── Passage shown
It is not "fear" of fee pressure.

1) Blocks are mostly not-full on average.

2) Absent long blocks and stress tests, there is little fee pressure above the anti-spam relay fee metric, because of #1.

3) As such, inducing fee pressure is a delta, a change from years-long bitcoin economic policy.  Each time we approach the soft limit, Bitcoin Core increases the soft limit to prevent "full" blocks.  Mike Hearn et. al. lobbies miners to upgrade.

(note - this is not an endorsement of these actions - it is a neutral observation)

4) Inaction leads to consistent fee pressure as the months tick on and system volume grows; thus, inaction leads to economic policy change.

5) Economic policy change leads to market and software disruption.  The market and software - notably wallets - is not prepared for this.

6) If you want to change economic policy, that's fine.  But be honest and admit you are arguing for a change, a delta from current market expectations and behavior.

7) It is critical to first deal with what _is_, not what you wish the world to be.  You want a fee market to develop.  There is nothing wrong with that desire.  It remains a delta from where we are today, and that is critically relevant in a $3b+ market.








On Fri, Jun 26, 2015 at 7:09 AM, Pieter Wuille <pieter.wuille@gmail.com> wrote:
Hello all,

here I'm going to try to address a part of the block size debate which has been troubling me since the beginning: the reason why people seem to want it.

People say that larger blocks are necessary. In the long term, I agree - in the sense that systems that do not evolve tend to be replaced by other systems. This evolution can come in terms of layers on top of Bitcoin's blockchain, in terms of the technology underlying various aspects of the blockchain itself, and also in the scale that this technology supports.

I do, however, fundamentally disagree that a fear for a change in economics should be considered to necessitate larger blocks. If it is, and there is consensus that we should adapt to it, then there is effectively no limit going forward. This is similar to how Congress voting to increase the copyright term retroactively from time to time is really no different from having an infinite copyright term in the first place. This scares me.

Here is how Gavin summarizes the future without increasing block sizes in PR 6341:

> 1. Transaction confirmation times for transactions with a given fee will rise; very-low-fee transactions will fail to get confirmed at all.
────
── Record set
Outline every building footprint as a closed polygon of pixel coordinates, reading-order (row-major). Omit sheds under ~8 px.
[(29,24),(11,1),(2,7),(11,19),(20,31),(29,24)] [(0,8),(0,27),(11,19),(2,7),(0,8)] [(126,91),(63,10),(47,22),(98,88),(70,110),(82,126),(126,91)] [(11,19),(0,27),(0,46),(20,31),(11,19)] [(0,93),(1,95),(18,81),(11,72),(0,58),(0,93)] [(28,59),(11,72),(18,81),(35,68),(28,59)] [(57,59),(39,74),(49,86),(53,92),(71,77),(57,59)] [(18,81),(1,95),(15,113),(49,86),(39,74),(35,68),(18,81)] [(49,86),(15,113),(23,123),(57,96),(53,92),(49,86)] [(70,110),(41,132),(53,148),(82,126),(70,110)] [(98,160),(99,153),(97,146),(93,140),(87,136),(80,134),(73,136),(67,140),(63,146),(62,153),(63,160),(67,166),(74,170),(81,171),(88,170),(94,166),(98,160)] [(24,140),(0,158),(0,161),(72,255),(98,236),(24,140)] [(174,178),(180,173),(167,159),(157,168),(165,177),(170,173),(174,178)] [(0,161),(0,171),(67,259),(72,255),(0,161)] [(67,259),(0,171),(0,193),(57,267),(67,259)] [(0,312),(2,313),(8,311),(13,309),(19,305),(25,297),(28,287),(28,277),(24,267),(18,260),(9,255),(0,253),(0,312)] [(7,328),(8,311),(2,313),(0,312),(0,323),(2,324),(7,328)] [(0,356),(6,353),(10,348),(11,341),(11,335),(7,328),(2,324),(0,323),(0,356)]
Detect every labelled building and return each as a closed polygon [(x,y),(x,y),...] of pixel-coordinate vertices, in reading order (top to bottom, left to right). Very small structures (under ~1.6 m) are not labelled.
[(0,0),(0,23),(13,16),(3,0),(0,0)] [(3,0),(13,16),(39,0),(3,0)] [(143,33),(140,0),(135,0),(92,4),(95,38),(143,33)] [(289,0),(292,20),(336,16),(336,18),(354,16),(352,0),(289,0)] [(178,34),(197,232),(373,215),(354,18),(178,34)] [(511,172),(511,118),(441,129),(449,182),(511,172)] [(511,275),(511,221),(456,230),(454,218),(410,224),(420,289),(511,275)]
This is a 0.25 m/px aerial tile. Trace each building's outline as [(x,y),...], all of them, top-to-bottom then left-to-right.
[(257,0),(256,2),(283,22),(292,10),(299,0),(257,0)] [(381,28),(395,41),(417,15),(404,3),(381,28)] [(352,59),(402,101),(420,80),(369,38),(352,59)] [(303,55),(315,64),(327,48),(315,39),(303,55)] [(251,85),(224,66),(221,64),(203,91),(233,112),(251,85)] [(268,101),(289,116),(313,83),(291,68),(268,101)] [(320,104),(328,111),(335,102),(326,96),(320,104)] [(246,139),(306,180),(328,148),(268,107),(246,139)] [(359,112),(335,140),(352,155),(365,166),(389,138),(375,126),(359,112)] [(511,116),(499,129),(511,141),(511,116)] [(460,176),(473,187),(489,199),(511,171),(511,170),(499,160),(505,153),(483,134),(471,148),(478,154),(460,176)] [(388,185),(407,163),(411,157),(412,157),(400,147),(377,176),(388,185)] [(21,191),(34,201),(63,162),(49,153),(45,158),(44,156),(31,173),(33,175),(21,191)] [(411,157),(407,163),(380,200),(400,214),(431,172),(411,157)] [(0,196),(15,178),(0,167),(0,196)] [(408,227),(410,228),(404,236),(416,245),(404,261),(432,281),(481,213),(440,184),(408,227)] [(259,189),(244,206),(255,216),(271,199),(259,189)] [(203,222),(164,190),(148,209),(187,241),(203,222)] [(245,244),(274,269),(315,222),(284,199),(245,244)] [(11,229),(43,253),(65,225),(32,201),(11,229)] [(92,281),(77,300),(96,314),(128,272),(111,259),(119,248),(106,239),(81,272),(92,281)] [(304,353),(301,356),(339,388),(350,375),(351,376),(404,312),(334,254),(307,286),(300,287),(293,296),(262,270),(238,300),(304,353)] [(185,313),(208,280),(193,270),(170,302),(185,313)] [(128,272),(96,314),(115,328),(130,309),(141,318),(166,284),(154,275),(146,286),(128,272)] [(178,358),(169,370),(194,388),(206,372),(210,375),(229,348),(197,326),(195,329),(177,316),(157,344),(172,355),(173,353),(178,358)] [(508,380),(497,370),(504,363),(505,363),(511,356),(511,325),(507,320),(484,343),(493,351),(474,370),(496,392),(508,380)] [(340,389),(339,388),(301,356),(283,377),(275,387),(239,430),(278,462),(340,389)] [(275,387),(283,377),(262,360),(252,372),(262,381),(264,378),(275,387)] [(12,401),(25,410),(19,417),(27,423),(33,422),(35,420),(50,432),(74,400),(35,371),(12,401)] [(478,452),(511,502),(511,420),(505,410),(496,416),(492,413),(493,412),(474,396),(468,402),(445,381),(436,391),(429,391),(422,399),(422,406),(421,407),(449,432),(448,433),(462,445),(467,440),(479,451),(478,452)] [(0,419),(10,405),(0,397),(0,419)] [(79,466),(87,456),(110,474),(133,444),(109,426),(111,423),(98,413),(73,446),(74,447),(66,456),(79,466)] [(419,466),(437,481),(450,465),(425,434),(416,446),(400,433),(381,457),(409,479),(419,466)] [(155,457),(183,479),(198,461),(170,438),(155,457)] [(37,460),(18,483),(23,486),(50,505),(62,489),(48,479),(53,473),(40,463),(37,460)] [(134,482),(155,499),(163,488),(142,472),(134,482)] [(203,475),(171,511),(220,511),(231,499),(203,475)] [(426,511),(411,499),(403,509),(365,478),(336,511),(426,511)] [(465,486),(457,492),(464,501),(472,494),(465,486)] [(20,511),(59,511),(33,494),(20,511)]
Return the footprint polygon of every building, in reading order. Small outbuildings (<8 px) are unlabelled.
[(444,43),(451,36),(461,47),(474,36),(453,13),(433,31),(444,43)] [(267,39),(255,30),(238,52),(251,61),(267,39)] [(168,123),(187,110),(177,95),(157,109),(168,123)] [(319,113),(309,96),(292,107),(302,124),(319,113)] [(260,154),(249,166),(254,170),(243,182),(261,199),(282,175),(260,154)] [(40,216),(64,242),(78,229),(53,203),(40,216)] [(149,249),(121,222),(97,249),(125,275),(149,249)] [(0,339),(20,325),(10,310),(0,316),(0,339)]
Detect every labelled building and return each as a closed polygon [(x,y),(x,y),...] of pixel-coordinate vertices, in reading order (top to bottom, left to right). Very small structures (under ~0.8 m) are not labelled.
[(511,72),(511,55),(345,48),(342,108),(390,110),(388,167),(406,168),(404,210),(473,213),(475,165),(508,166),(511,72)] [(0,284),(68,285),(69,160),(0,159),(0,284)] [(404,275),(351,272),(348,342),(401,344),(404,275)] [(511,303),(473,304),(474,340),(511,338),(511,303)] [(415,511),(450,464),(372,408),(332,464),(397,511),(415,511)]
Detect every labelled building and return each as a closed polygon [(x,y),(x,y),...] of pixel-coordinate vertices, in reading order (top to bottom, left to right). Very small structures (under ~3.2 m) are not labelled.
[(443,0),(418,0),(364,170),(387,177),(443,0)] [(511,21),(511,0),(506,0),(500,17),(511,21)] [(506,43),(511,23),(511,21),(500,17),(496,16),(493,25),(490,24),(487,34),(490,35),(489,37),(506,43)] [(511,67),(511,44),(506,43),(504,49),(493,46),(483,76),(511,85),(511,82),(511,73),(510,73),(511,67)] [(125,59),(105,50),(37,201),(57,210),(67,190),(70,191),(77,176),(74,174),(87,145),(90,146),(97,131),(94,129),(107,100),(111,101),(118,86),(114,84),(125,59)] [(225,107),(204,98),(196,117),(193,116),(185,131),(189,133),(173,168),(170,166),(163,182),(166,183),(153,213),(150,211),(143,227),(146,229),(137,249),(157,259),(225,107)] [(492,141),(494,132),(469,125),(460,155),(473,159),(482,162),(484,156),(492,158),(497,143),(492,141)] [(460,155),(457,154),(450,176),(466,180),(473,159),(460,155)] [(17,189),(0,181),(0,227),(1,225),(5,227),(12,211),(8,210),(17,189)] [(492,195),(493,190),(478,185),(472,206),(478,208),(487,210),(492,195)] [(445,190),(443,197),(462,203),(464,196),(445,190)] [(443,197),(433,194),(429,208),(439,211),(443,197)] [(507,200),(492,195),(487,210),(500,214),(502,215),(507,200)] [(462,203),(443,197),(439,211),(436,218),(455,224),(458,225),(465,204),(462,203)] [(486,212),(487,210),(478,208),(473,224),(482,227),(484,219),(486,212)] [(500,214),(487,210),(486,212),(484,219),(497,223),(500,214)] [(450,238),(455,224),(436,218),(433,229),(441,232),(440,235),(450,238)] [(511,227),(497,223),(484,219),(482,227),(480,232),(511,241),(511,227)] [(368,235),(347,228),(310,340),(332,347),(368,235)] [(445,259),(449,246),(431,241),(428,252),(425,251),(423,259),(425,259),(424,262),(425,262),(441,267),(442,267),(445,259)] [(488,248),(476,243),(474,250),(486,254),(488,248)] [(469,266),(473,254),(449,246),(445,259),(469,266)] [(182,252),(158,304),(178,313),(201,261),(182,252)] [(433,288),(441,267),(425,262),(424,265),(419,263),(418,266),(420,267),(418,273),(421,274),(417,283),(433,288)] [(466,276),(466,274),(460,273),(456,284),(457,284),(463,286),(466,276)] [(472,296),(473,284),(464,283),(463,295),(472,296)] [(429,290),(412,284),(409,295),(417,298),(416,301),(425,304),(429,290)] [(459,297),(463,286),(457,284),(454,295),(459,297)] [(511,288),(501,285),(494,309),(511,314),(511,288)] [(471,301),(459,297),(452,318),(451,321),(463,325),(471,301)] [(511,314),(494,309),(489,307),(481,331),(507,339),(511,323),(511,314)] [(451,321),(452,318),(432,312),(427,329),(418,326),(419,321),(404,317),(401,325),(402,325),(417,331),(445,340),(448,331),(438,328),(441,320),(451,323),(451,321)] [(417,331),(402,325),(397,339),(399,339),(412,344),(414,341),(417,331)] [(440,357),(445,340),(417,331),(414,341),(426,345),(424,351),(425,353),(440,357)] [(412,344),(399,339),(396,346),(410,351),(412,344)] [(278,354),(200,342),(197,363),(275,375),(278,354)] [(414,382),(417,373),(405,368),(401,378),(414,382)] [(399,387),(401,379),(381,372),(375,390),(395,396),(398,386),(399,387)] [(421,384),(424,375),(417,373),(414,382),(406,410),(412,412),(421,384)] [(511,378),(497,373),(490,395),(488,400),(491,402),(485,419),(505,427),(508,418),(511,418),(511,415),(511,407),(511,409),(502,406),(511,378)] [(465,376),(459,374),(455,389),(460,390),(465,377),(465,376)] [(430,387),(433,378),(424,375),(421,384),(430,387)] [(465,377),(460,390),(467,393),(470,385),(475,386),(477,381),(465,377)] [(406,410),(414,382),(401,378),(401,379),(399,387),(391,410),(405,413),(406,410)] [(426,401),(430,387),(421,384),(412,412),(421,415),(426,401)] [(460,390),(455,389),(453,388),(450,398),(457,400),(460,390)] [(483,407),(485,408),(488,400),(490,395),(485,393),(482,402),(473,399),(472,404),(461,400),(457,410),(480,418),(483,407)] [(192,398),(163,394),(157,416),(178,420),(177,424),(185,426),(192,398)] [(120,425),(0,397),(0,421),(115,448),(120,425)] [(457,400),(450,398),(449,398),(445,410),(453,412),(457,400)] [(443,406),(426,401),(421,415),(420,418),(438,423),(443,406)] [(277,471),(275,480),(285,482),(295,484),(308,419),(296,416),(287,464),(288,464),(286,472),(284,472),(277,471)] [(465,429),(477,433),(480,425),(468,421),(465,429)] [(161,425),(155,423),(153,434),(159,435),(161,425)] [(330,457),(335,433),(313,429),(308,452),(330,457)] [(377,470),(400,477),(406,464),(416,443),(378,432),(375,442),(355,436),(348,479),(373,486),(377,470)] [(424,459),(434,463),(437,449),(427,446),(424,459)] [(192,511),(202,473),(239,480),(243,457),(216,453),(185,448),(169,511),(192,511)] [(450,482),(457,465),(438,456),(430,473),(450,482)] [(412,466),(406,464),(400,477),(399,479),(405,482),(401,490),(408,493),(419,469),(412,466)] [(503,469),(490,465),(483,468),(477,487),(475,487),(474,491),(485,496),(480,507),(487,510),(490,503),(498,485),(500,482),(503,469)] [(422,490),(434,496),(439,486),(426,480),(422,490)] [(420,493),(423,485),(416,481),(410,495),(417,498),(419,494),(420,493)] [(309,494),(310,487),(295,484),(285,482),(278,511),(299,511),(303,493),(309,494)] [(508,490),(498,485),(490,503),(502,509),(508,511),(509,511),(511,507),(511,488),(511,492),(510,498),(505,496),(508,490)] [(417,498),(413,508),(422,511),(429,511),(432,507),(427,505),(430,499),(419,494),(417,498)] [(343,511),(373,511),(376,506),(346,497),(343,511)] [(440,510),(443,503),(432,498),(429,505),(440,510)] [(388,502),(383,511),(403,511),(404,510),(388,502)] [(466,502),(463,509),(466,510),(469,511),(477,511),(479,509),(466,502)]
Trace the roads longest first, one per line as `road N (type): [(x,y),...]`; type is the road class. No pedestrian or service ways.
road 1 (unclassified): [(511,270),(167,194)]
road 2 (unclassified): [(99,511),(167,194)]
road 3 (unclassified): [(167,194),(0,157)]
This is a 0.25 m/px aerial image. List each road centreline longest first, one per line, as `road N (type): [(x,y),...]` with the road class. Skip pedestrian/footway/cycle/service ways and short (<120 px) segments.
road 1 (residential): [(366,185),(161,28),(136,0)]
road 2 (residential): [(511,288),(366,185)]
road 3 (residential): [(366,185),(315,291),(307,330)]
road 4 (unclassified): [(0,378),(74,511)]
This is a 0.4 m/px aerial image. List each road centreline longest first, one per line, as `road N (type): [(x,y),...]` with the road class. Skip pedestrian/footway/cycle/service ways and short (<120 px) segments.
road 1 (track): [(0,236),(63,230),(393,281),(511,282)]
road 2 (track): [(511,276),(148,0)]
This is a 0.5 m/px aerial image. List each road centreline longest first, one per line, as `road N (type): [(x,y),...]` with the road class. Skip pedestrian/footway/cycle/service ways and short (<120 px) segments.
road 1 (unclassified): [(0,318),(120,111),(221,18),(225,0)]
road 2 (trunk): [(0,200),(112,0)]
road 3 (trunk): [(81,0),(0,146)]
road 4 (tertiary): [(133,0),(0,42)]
────
> Task list
(a) Reproduce the part of the block size post that begins at the words "On Fri, Jun" and stops after "this technology supports.".
(b) In the block size post, what does Bitcoin Core do each time the soft limit is approached?

> Task-by-task outputs
(a)
On Fri, Jun 26, 2015 at 7:09 AM, Pieter Wuille <pieter.wuille@gmail.com> wrote:
Hello all,

here I'm going to try to address a part of the block size debate which has been troubling me since the beginning: the reason why people seem to want it.

People say that larger blocks are necessary. In the long term, I agree - in the sense that systems that do not evolve tend to be replaced by other systems. This evolution can come in terms of layers on top of Bitcoin's blockchain, in terms of the technology underlying various aspects of the blockchain itself, and also in the scale that this technology supports.

(b) It increases the soft limit to prevent "full" blocks.